**EXTRACT TO READ:**
=== Begin Enclosure ===
Opportunity Explores Marathon Valley, Gets Ready for Upcoming Martian Winter

An overview of Marathon Valley, seen from Opportunity on March 13, as the rover was positioned at the Valley's northern side, along the western rim of Endeavour Crater. The scene spans from east, at left, to southeast. Image Credit: NASA/JPL-Caltech/Cornell Univ./Arizona State Univ.

An overview of Marathon Valley, seen from Opportunity on March 13, as the rover was positioned at the Valley’s northern side, along the western rim of Endeavour Crater. The scene spans from east, at left, to southeast. Image Credit: NASA/JPL-Caltech/Cornell Univ./Arizona State Univ.
=== End Enclosure ===
**GIVEN INFORMATION:**
=== Begin Enclosure ===
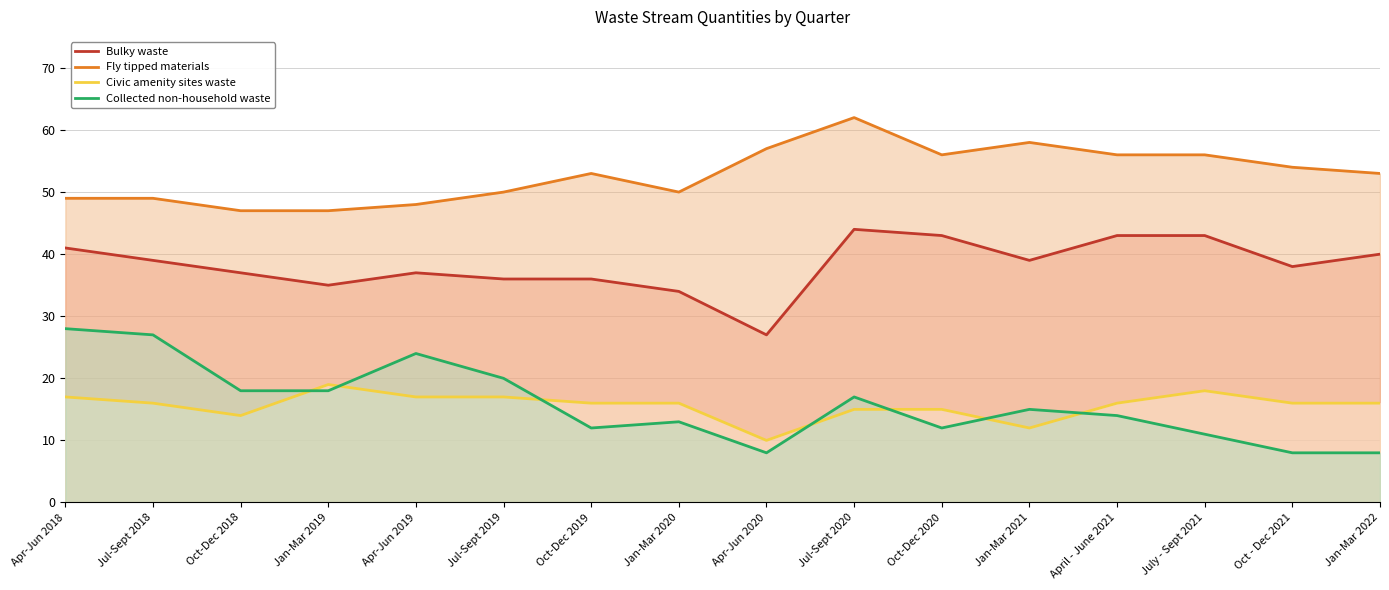

What is the lowest value of the Fly tipped materials series?

47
=== End Enclosure ===
**WORK TASK:** Pick up the article on the Opportunity rover in Marathon Valley from the point where it stops.

**ANSWER BOX:**
With the coming of autumn in the northern hemisphere, the necessary preparations for the upcoming winter’s frosty weather are high in the to-do list of most people living across the US, Europe and Asia. Yet, preparing for Jack Frost is not a necessity that’s limited to Earthly occupants only, with NASA’s Opportunity rover which has been residing on Mars for the last 11 and a half years having already gone multiple times through a similar experience, as part of its mission of exploring another world. Located at the western rim of Endeavour Crater on a place called ‘Marathon Valley’ at the Red planet’s southern hemisphere, Opportunity is currently in the middle of local martian autumn with winter set to kick in the next couple of months. With the coming seasonal change the intrepid robotic explorer will be positioning itself to better withstand the cold days of the harsh martian winter (its seventh overall since it landed on the Red planet back in January 2004), all the while it conducts a detailed ‘walkabout’ survey of its surrounding terrain at Marathon Valley.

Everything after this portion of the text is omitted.